- About this exercise -
Once the images are set aside, return every entry exactly.

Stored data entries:
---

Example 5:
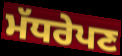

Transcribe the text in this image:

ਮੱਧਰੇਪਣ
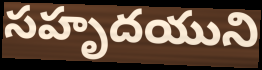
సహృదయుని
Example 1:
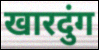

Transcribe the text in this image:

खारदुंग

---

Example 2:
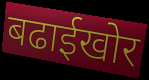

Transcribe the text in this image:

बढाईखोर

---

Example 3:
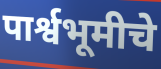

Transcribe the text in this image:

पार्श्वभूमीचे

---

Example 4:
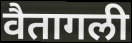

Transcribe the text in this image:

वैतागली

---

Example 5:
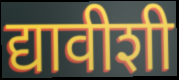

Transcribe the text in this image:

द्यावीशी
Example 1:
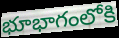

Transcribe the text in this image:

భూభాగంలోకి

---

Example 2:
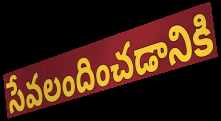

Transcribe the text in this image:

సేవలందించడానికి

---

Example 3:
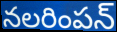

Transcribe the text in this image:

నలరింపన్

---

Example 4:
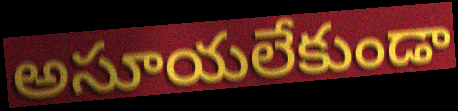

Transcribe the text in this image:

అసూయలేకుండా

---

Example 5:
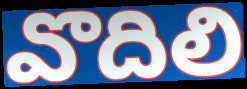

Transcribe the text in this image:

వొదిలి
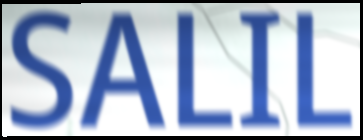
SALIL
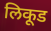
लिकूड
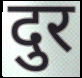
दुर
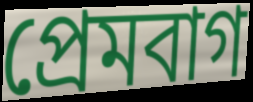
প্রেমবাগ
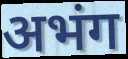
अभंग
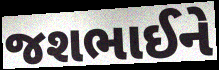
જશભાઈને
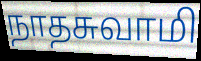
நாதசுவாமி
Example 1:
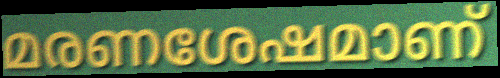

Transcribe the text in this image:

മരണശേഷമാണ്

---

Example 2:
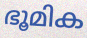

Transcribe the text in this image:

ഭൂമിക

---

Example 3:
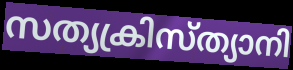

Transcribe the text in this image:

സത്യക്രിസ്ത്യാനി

- Answer box -
---

Example 5:

Transcribe the text in this image:

ਮੱਧਰੇਪਣ
సహృదయుని
Example 1:

Transcribe the text in this image:

खारदुंग

---

Example 2:

Transcribe the text in this image:

बढाईखोर

---

Example 3:

Transcribe the text in this image:

पार्श्वभूमीचे

---

Example 4:

Transcribe the text in this image:

वैतागली

---

Example 5:

Transcribe the text in this image:

द्यावीशी
Example 1:

Transcribe the text in this image:

భూభాగంలోకి

---

Example 2:

Transcribe the text in this image:

సేవలందించడానికి

---

Example 3:

Transcribe the text in this image:

నలరింపన్

---

Example 4:

Transcribe the text in this image:

అసూయలేకుండా

---

Example 5:

Transcribe the text in this image:

వొదిలి
SALIL
लिकूड
दुर
প্রেমবাগ
अभंग
જશભાઈને
நாதசுவாமி
Example 1:

Transcribe the text in this image:

മരണശേഷമാണ്

---

Example 2:

Transcribe the text in this image:

ഭൂമിക

---

Example 3:

Transcribe the text in this image:

സത്യക്രിസ്ത്യാനി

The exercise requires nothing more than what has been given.